Total Hip Arthroplasty for Oncologic Conditions
Stephen M. Petis
Matthew P. Abdel
The majority of pelvic girdle and femoral bone tumors are bony metastases. Primary bone tumors may occur in the pelvic girdle in up to 15% of cases.
Bone tumors can create large segmental bone deficits, which makes stable implant fixation to host, nonpathologic bone challenging.
Preoperatively, patients should be medically optimized to address anemia and other anomalies such as hypercalcemia. Cases should be staged locally and systemically and evaluated and treated in corroboration with a multidisciplinary oncology team.
Radiographs and cross-sectional imaging should be carefully assessed to map out planned resections and predict residual bone defects that require reconstructions.
Oftentimes, bone loss is much greater than anticipated, and pathologic pelvic discontinuities frequently are present.
These cases necessitate a wide armamentarium of implants to manage bone defects—cemented and cementless implants, allograft-prosthetic composites, tantalum acetabular components and augments, supplemental cages, megaprostheses, and structural allografts.
Surgical approach and exposure are dictated by the location of the tumor. An approach should be selected that allows complete resection of the tumor if primary in nature or adequate visualization of bone defects for stable reconstruction if metastatic.
There will be 2 main focuses of this chapter:
Acetabular reconstructions for periacetabular lesions, with emphasis on 2 groups:
Primary periacetabular lesions: Wide excision and acetabular reconstruction are needed
Metastatic periacetabular lesions: Only acetabular reconstruction is needed
Femoral reconstructions for femoral lesions, with emphasis on 2 groups:
Primary femoral lesions: Wide excision and femoral reconstruction are needed
Metastatic femoral lesions: Only femoral reconstruction is needed
For primary periacetabular lesions, there are 4 types of resections and reconstructions:
Type I: Resection at sciatic notch (Figure 20.1)
Type II: Supra-acetabular resection (Figure 20.2)
Type III: Posterior column preserved (Figure 20.3)
Type IV: Anterior column preserved (Figure 20.4)
Sterile Instruments and Implants
Routine hip retractors
Saws (reciprocating and oscillating) for bone resection
Wide range of sizes of acetabular reamers to accommodate various bone defect sizes and morphologies
Figure 20.2 ▪ Illustration depicting a Mayo type II supra-acetabular resection mandating a large acetabular reconstruction on the ilium. (Used with permission of Mayo Foundation for Medical Education and Research. All rights reserved.)

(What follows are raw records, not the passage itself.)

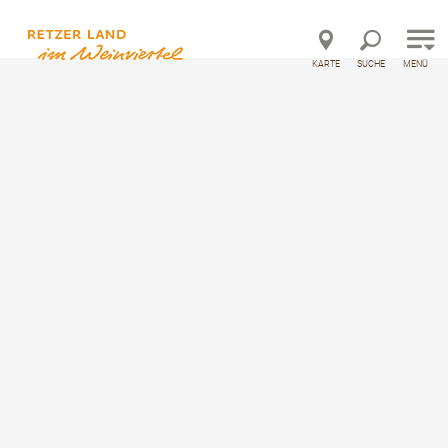
Direkt zur Hauptnavigation
Direkt zur Volltextsuche
Direkt zum Inhalt
KARTE
SUCHE
MENÜ
©
Startseite
Sommer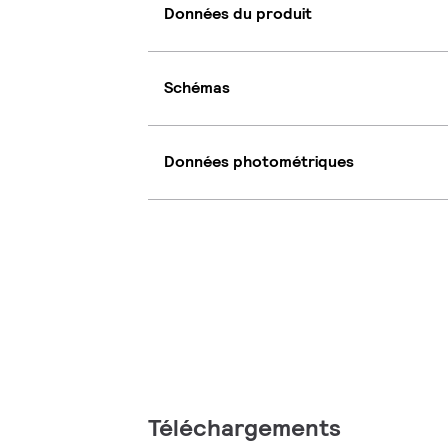
Données du produit
Schémas
Données photométriques
Téléchargements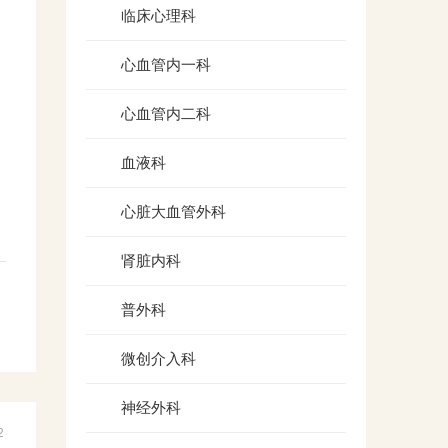
临床心理科
心血管内一科
心血管内二科
血液科
心脏大血管外科
肾脏内科
普外科
微创介入科
神经外科
2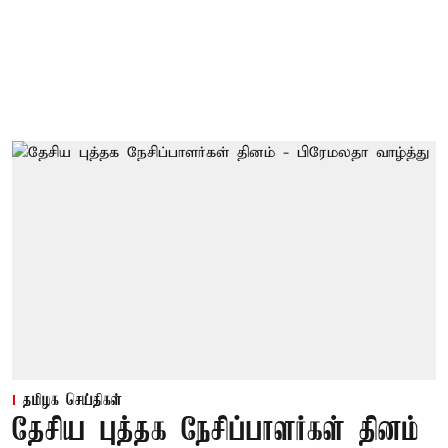
தமிழக செய்திகள்
தேசிய புத்தக நேசிப்பாளர்கள் தினம்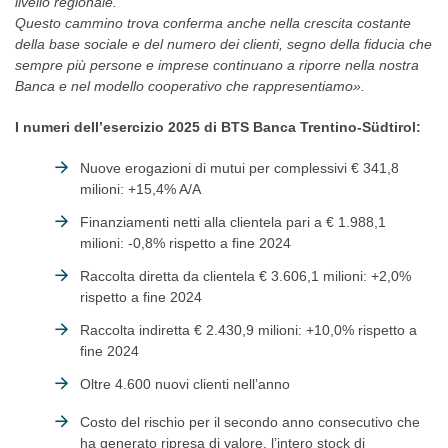
livello regionale.
Questo cammino trova conferma anche nella crescita costante
della base sociale e del numero dei clienti, segno della fiducia che
sempre più persone e imprese continuano a riporre nella nostra
Banca e nel modello cooperativo che rappresentiamo».
I numeri dell’esercizio 2025 di BTS Banca Trentino-Südtirol:
Nuove erogazioni di mutui per complessivi € 341,8
milioni: +15,4% A/A
Finanziamenti netti alla clientela pari a € 1.988,1
milioni: -0,8% rispetto a fine 2024
Raccolta diretta da clientela € 3.606,1 milioni: +2,0%
rispetto a fine 2024
Raccolta indiretta € 2.430,9 milioni: +10,0% rispetto a
fine 2024
Oltre 4.600 nuovi clienti nell’anno
Costo del rischio per il secondo anno consecutivo che
ha generato ripresa di valore, l’intero stock di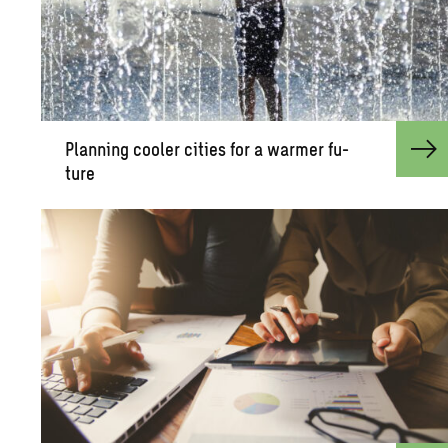
Plan­ning cooler cities for a warmer fu­
ture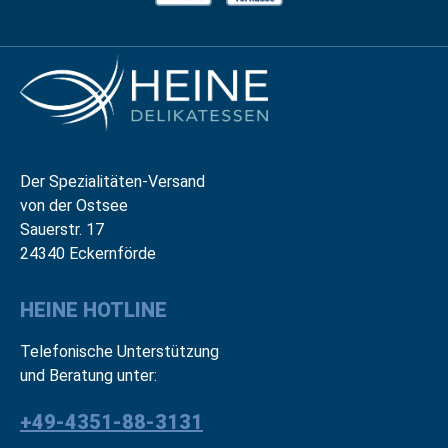
Der Spezialitäten-Versand
von der Ostsee
Sauerstr. 17
24340 Eckernförde
HEINE HOTLINE
Telefonische Unterstützung
und Beratung unter:
+49-4351-88-3131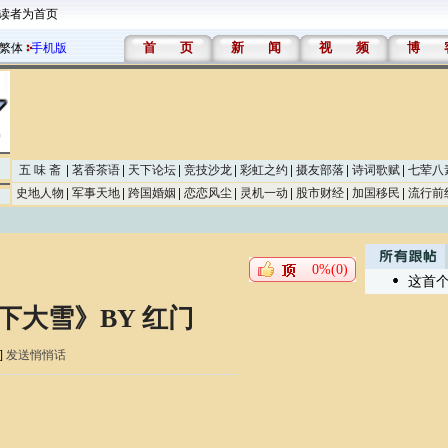
读者为首页
首
页
新
闻
视
频
博
繁体
手机版
五 味 斋
茗香茶语
天下论坛
竞技沙龙
彩虹之约
摄友部落
诗词歌赋
七荤八
史地人物
军事天地
跨国婚姻
恋恋风尘
灵机一动
股市财经
加国移民
流行前
0%(0)
这首个
大雪》BY 红门
]
发送悄悄话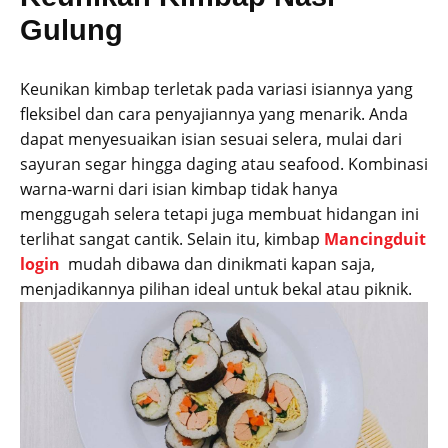
Gulung
Keunikan kimbap terletak pada variasi isiannya yang
fleksibel dan cara penyajiannya yang menarik. Anda
dapat menyesuaikan isian sesuai selera, mulai dari
sayuran segar hingga daging atau seafood. Kombinasi
warna-warni dari isian kimbap tidak hanya
menggugah selera tetapi juga membuat hidangan ini
terlihat sangat cantik. Selain itu, kimbap
Mancingduit
login
mudah dibawa dan dinikmati kapan saja,
menjadikannya pilihan ideal untuk bekal atau piknik.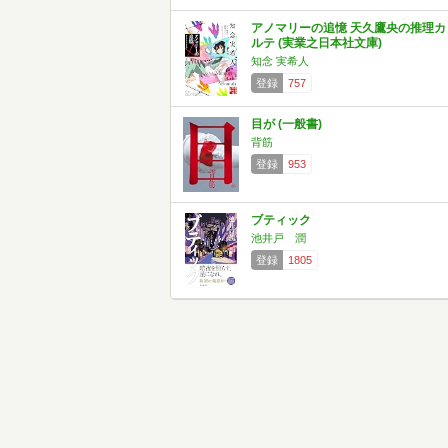
アノマリーの追憶 天久鷹央の推理カ
ルテ (実業之日本社文庫)
知念 実希人
登録
757
目が (一般書)
背筋
登録
953
ブティック
池井戸 潤
登録
1805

Figure 20.3 ▪ Illustration depicting a Mayo type III resection where the posterior column is preserved and utilized for the acetabular reconstruction. (Used with permission of Mayo Foundation for Medical Education and Research. All rights reserved.)
Figure 20.4 ▪ Illustration depicting a Mayo type IV resection where the anterior column is preserved and utilized for the acetabular reconstruction. (Used with permission of Mayo Foundation for Medical Education and Research. All rights reserved.)
Flexible reamers to bypass complex defects during femoral preparation
3.5-mm drill bit
Highly porous metal acetabular component
Highly porous metal augments
Supplemental acetabular cages for cup-cage constructs
Cementless or cemented femoral components
Occasionally, a custom acetabular component will be required (see Section II-D, Chapter 6).
Cemented stems of various lengths are needed depending on the location of the metastatic disease.
Modular, fluted tapered stems of various lengths and diameters can be utilized for primary lesions requiring proximal resection.
Megaprostheses with either cemented or uncemented distal fixation can be considered for primary lesions requiring proximal resection.
Lateral decubitus position
A posterolateral or anterolateral approach may be appropriate for most periacetabular lesions requiring acetabular reconstruction, as well as most femoral reconstructions.
More complex surgical approaches, such as an extended iliofemoral approach, may be required for more extensive bone resections and acetabular reconstructions.
The anteroposterior (AP) pelvis, AP hip, and lateral hip radiographs are used for preoperative templating (Figure 20.5A-C). This includes identifying the location of tumor, planning for management of bony deficiencies, and anticipating implant choice and sizes of implants.
Judet views can supplement standard radiographs to determine the bone stock available for acetabular fixation, as well as the presence of pelvic discontinuity (Figure 20.5D and E).